We all want so much for the mysteries of God to be unlocked as simply as my story above – an invitation with the fit of a “key” combined with an unwavering proclamation, as if we had the inside scoop on moving God. Then almost as if we controlled the whole thing, the window of blessings opens and we cannot bear it any more. (Oh, by the way, through the years I’ve received probably dozens of keys and have never won anything else.)
Please, before you label me as a “glass half empty” kind of guy, I want you to know that I believe that I serve a limitless God. Therefore, I pray that my glass is completely empty for Him to do the filling. For many years I have been suspicious of individuals who tout their faith as an instant ticket to a Nirvana-like realm where everything is beautiful and God blesses their socks off 24/7. There often seems a light and fluffy, almost fanciful approach to the Gospel nowadays; an approach which falls well short of addressing the needs of a sinful and dying world.
A call I made to a brother revealed the heart of a father who was experiencing the pain of wanting to make everything okay in the midst of chaos. My brother is one who is striving to walk with God as he and his wife deal with the life slowly leaving a loved one, and the relentless saga of a child battered by the demon of opiates. He asks, “Is it me, my sin, my fault? I don’t have any answers – I just want it to end.”
At times like these my faith becomes very simple and very sober… Jesus died for me. That’s it. I believe. Not wavering, not shaken, not doubting, not distracted by the waves, simply pleasing God by having faith.
As a disciple or “learner” of God I do not know much, but have resolved within my heart to be taught by God as He reveals Himself to me. The class is held every minute of every day. It never stops – often without any breaks. I must make myself available to be taught by Him, not just in attendance, but engaged in the process. Not just going through the motions, but for the love of Him, maximizing the opportunity.
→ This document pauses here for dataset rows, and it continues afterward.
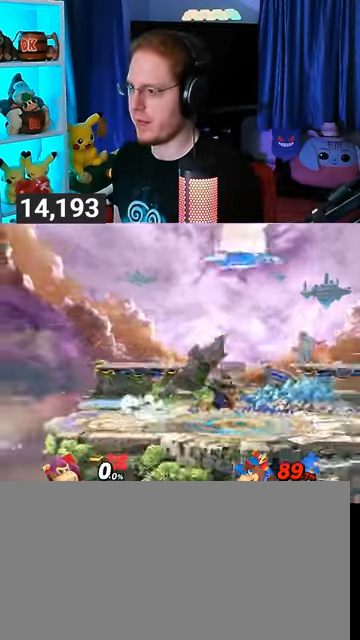
{"buttons": [], "left_stick": "center", "right_stick": "center", "events": [[100, "left_stick", "center"], [200, "B", "down"], [233, "B", "up"]]}
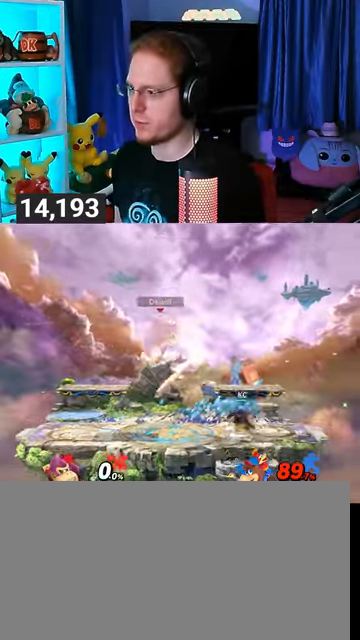
{"buttons": [], "left_stick": "up-right", "right_stick": "center", "events": [[67, "R1", "down"], [133, "R1", "up"], [333, "left_stick", "right"], [400, "Y", "down"], [400, "left_stick", "center"], [433, "A", "down"], [433, "Y", "up"], [500, "A", "up"], [500, "left_stick", "up-right"]]}
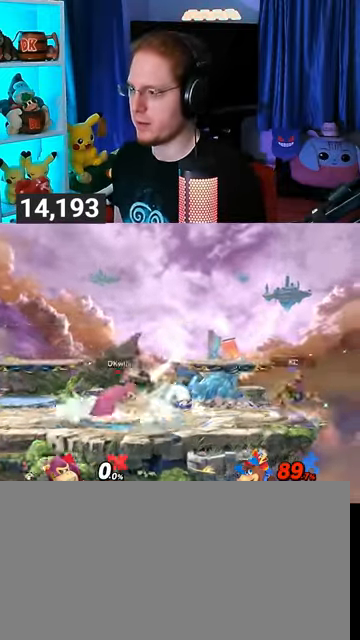
{"buttons": [], "left_stick": "up-right", "right_stick": "center", "events": []}
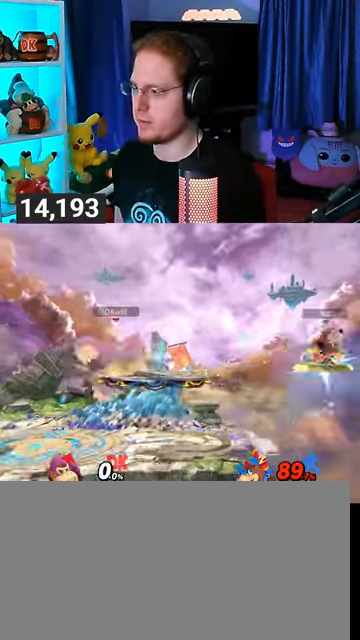
{"buttons": [], "left_stick": "center", "right_stick": "center", "events": [[200, "left_stick", "center"], [267, "left_stick", "left"], [367, "left_stick", "center"]]}
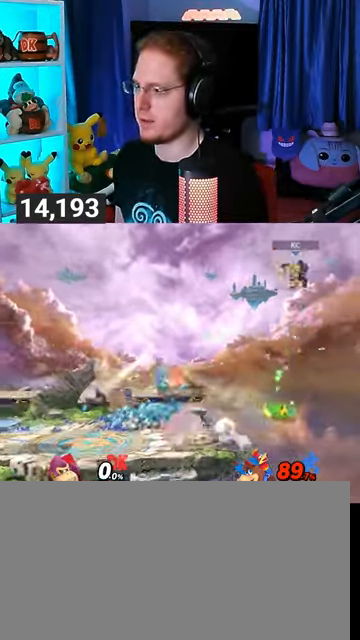
{"buttons": [], "left_stick": "center", "right_stick": "center", "events": [[267, "B", "down"], [333, "B", "up"], [433, "R1", "down"], [500, "R1", "up"]]}
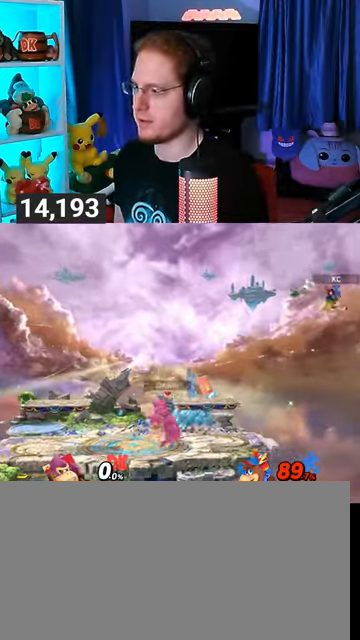
{"buttons": [], "left_stick": "right", "right_stick": "center", "events": [[467, "left_stick", "right"]]}
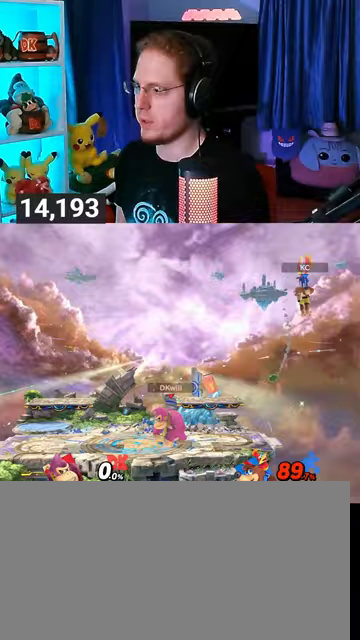
{"buttons": ["A"], "left_stick": "right", "right_stick": "center", "events": [[100, "Y", "down"], [167, "left_stick", "center"], [233, "A", "down"], [267, "Y", "up"], [300, "left_stick", "right"]]}
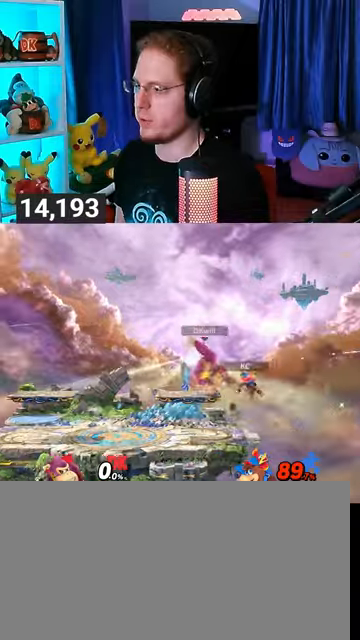
{"buttons": [], "left_stick": "down-left", "right_stick": "center", "events": [[67, "left_stick", "up-right"], [167, "A", "up"], [233, "left_stick", "down-right"], [433, "left_stick", "down-left"]]}
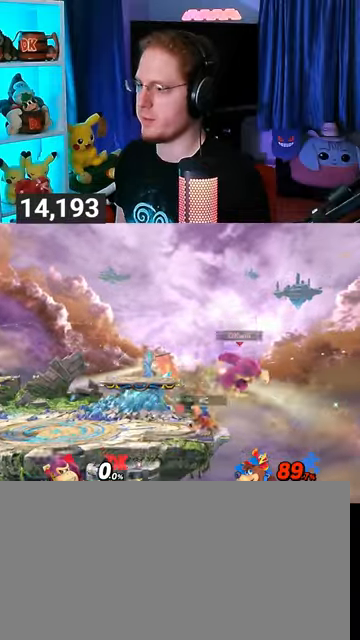
{"buttons": ["B"], "left_stick": "up-left", "right_stick": "center", "events": [[100, "left_stick", "left"], [167, "Y", "down"], [300, "Y", "up"], [367, "left_stick", "up-left"], [467, "B", "down"]]}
We must abide with Christ, remaining with Him through life’s lessons and being broken so our helplessness is spilled out on His altar of grace and love. We pass the test not because of ourselves, but in spite of ourselves, only because God willed in His plan that we could be made perfect and entire, wanting nothing more than to abide with Him forever. We must die that we might live. The sophistication in which we live is an enemy of a childlike faith. How can I through intellect and success present myself as a “together” individual to the world and simultaneously cry out from a broken and helpless state with a repentant heart, “I am undone!”
A woman in her late fifties recently testified that even though she was saved in her teen years, God had become real to her only in the last several years. In conversation with her it became evident that her profound transformation was indeed most recent, and for over thirty years as a believer her relationship with God seemed to be on hold. Without a doubt, she desires beyond all else to walk with God – and is. But if she is now with God, where was she for over thirty years? Where has she been, where does God want us to be? Where are you?
The body of Christ is made up of people just like you with hopes and dreams and struggles just like yours, with talents and faults just like yours. We need each other to apply the keys of faith, hope, and love – just like Jesus.